** TASK INSTRUCTIONS **
Give back the entries exactly, ending with the "classic JRPG and a" line.

Extracted data entries:
--- START ---

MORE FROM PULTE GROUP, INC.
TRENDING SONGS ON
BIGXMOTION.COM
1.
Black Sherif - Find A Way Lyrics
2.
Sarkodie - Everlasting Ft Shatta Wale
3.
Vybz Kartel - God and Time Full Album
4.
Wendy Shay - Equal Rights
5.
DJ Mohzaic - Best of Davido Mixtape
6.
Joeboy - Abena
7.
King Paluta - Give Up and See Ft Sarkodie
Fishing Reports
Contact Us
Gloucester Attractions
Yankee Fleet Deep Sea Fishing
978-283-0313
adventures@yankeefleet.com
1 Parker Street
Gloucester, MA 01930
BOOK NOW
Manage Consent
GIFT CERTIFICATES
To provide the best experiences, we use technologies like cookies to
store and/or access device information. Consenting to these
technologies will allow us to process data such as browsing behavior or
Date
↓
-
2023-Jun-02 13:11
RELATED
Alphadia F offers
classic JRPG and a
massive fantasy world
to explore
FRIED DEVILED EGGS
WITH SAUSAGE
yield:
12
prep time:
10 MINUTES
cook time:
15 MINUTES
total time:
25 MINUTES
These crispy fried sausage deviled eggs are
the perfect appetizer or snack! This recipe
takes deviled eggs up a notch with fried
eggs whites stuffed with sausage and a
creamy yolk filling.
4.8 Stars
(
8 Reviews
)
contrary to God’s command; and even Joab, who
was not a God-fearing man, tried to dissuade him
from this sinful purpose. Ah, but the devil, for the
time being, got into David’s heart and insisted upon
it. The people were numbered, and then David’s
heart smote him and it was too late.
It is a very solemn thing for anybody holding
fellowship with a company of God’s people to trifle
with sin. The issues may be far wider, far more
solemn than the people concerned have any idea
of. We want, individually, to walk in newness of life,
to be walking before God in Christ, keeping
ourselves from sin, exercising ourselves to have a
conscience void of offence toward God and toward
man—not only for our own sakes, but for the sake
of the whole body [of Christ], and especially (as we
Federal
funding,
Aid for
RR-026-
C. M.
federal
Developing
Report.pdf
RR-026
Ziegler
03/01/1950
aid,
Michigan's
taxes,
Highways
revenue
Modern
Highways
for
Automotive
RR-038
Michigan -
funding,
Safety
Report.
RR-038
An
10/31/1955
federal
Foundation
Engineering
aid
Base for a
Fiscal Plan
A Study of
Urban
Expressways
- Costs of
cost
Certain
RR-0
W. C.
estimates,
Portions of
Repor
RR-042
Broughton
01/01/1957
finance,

--- END ---

** WRITTEN ANSWER **
MORE FROM PULTE GROUP, INC.
TRENDING SONGS ON
BIGXMOTION.COM
1.
Black Sherif - Find A Way Lyrics
2.
Sarkodie - Everlasting Ft Shatta Wale
3.
Vybz Kartel - God and Time Full Album
4.
Wendy Shay - Equal Rights
5.
DJ Mohzaic - Best of Davido Mixtape
6.
Joeboy - Abena
7.
King Paluta - Give Up and See Ft Sarkodie
Fishing Reports
Contact Us
Gloucester Attractions
Yankee Fleet Deep Sea Fishing
978-283-0313
adventures@yankeefleet.com
1 Parker Street
Gloucester, MA 01930
BOOK NOW
Manage Consent
GIFT CERTIFICATES
To provide the best experiences, we use technologies like cookies to
store and/or access device information. Consenting to these
technologies will allow us to process data such as browsing behavior or
Date
↓
-
2023-Jun-02 13:11
RELATED
Alphadia F offers
classic JRPG and a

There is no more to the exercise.